The humble letterbox...
Total Perspective Vortex alert
This page is written from an Australian perspective,
based upon discussions between Nemo and postmen in both his family and friend circles
How should it be designed?
Many letterboxes are still designed from a mid 20th century perspective, when postcards and smaller enveloped were common. In the early 21st century, most mail is now bills or similar. Usually in a tri-folded A4 or similar size. Also common are magazines and so on - usually A4 size. Older letterboxes cannot handle some or all of these.
- accomodate a reasonable sized package.
- weather protection
- 11 x 22 x 33cm (H x W x L) via following logic:
- floor area sufficient to lay a C4 envelope flat. (C4 is 229 × 324 mm (9.0" × 12.8"))
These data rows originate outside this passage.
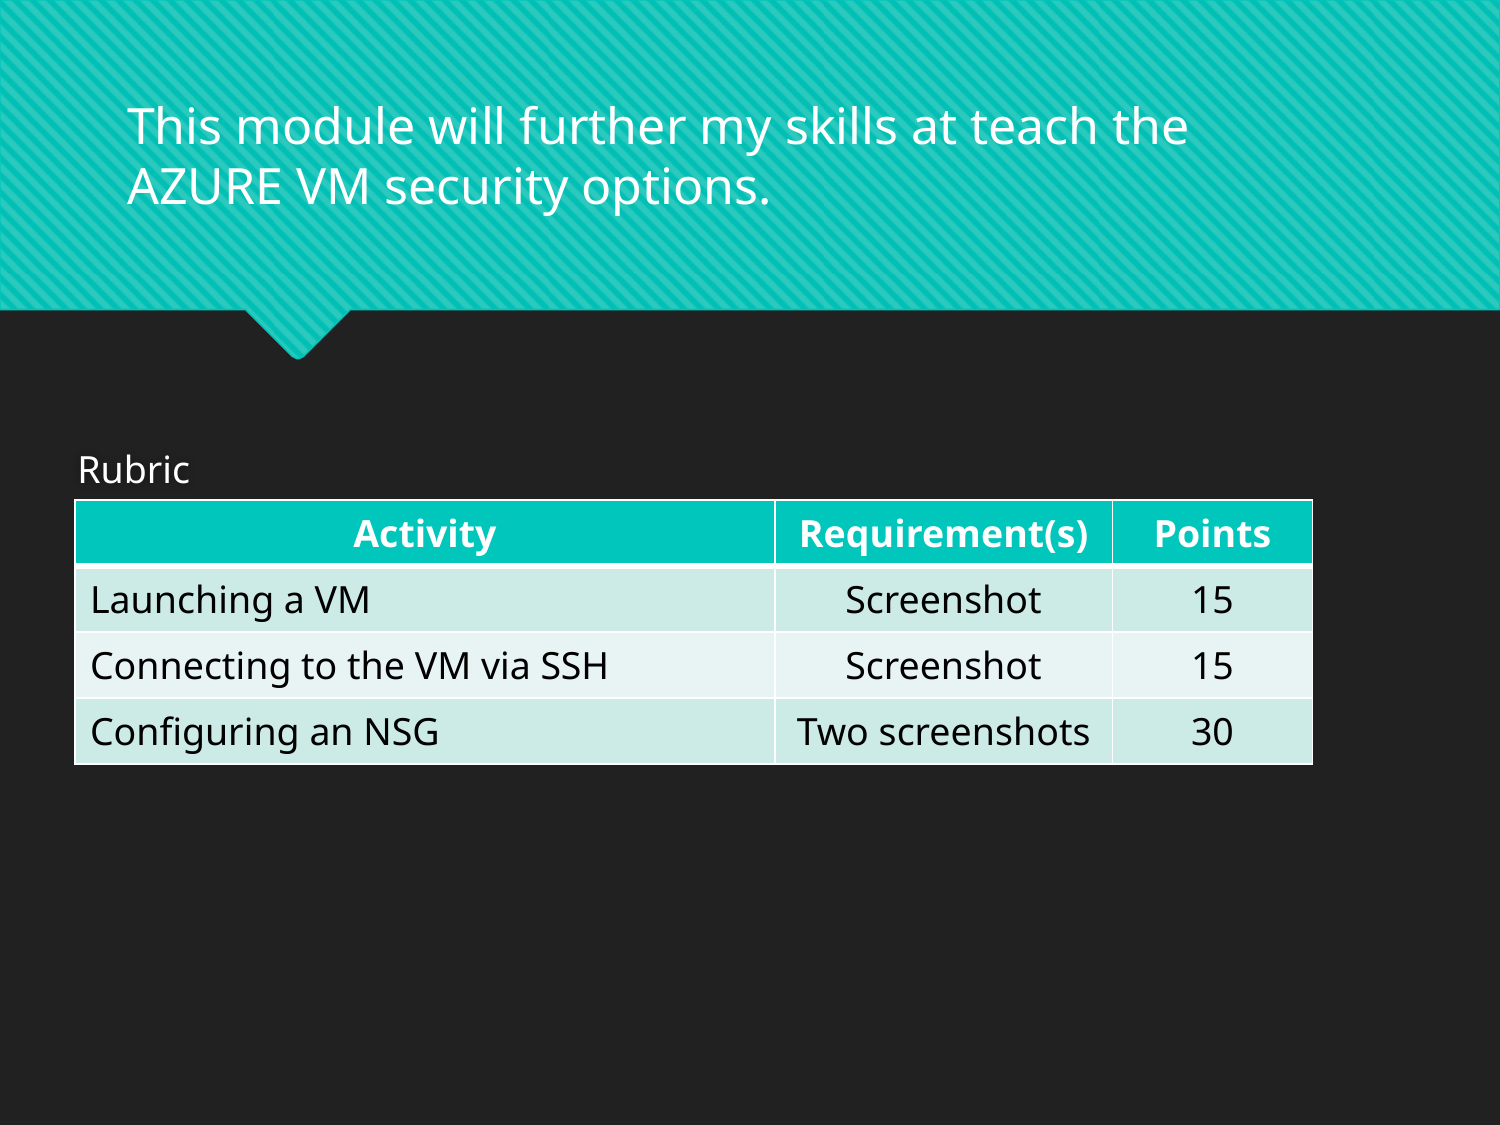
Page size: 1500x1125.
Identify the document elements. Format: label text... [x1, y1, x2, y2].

table_cell Launching a VM [76, 569, 774, 631]
table_cell Screenshot [776, 633, 1112, 697]
table_cell Connecting to the VM via SSH [76, 633, 774, 697]
table_cell 15 [1113, 633, 1312, 697]
table_header Activity [76, 501, 774, 563]
table_header Requirement(s) [776, 501, 1112, 563]
table_cell Two screenshots [776, 699, 1112, 763]
table_header Points [1113, 501, 1312, 563]
table_cell Screenshot [776, 569, 1112, 631]
table_cell Configuring an NSG [76, 699, 774, 763]
text_box This module will further my skills at teach the AZURE VM security options. [112, 87, 1288, 223]
table_cell 15 [1113, 569, 1312, 631]
table_cell 30 [1113, 699, 1312, 763]
list Rubric [62, 437, 1413, 630]
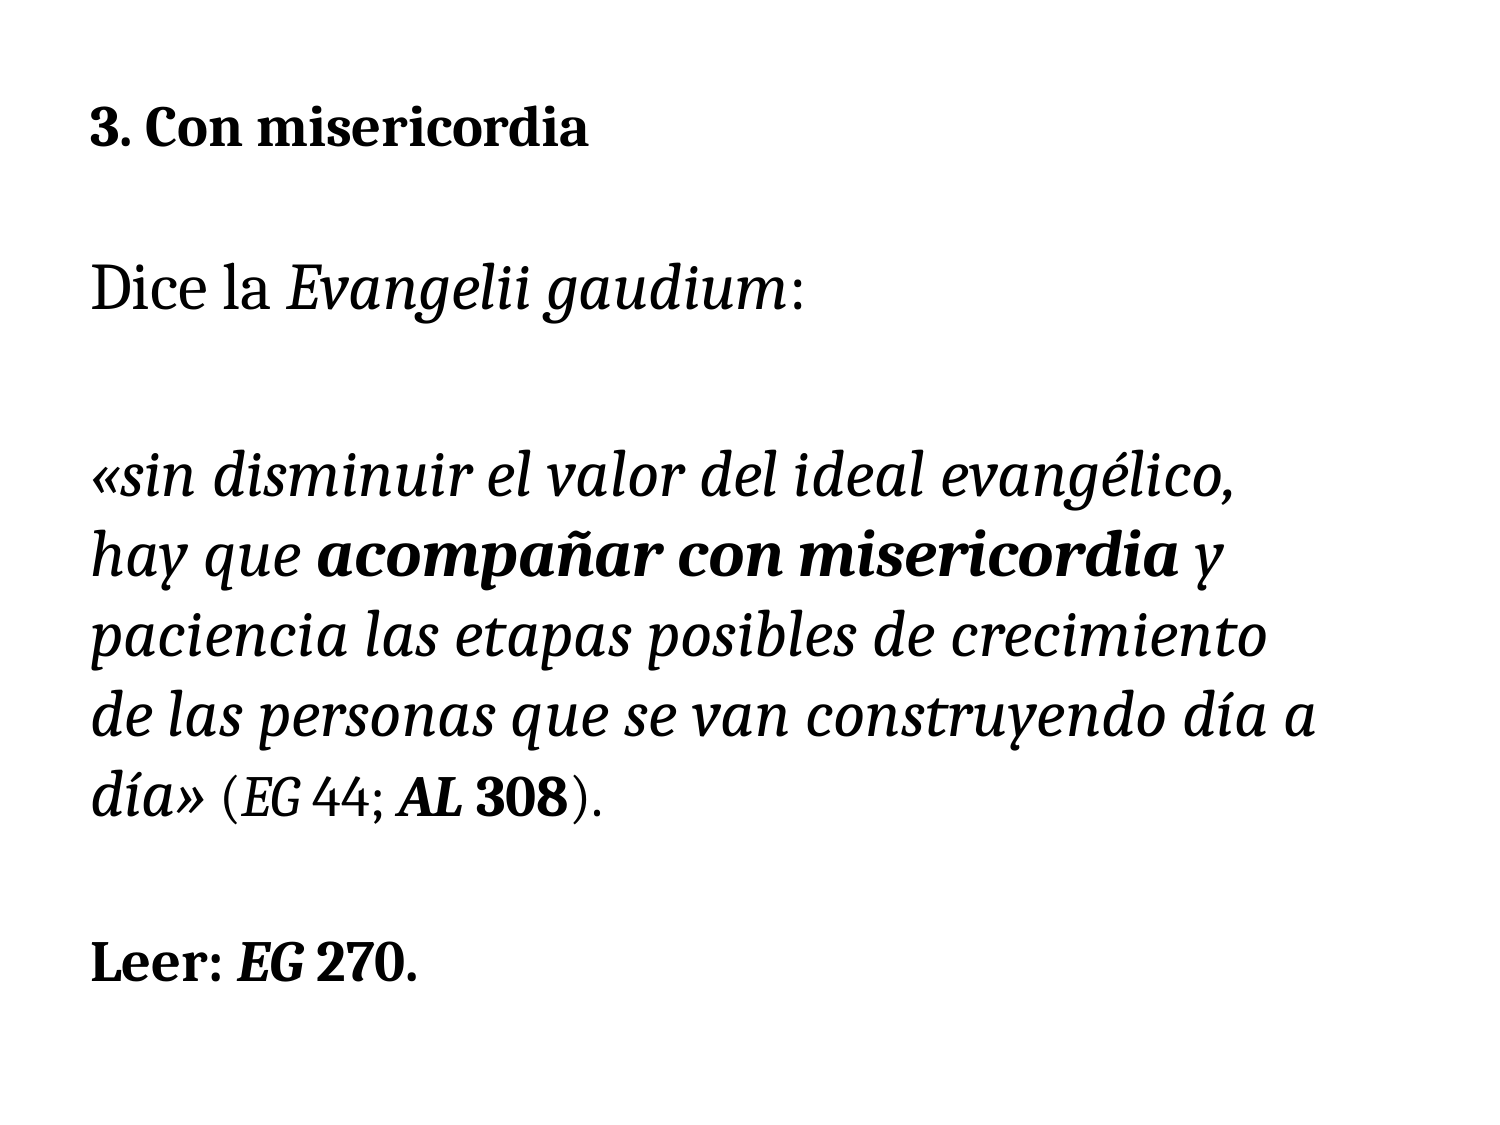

- height sufficient to prevent regurgitation theft - say, 10cm min?
- 'mouth' sufficient width to eat said C4 envelope. Approx 3cm high to accommodate magazines
- top and sides of mouth should have overhang (lips!) to protect from weather. (perhaps provided by door if it's a roof door)
- inside floor should be a raised grate to allow mail to sit *above* any weather that intrudes in, with adequate drainage to allow rain out.
- Box should be lockable, and internal mail not be reachable through the mouth or other openings.
- Box should be securely bolted down to prevent theft of entire box
- Between approx 100 and 150cm from ground level (keyed from height of mouth), and no further than 50cm back from the path (ie, postie reach)
Letterboxes are an extremely common place to put the house number. My thoughts here are:
- Solar powered internal LED to letterbox. (a $3 garden one will suffice). This brings benefits of internal illumination when checking letterbox at night
- House number cut out of front of letterbox as a stencil. This hole then sealed with sheet of perspex or similar
- Also, paint around the stencil hole also
This should mean the number is visible in the three main lighting conditions:
- nighttime with a light shining on it.
- should it open at the back, side, or top?
- side: smallest door
- back: furthest away from "street". secure?
- top: best for accessibility when checking box. Also allows for easier fix/replace of light in the top.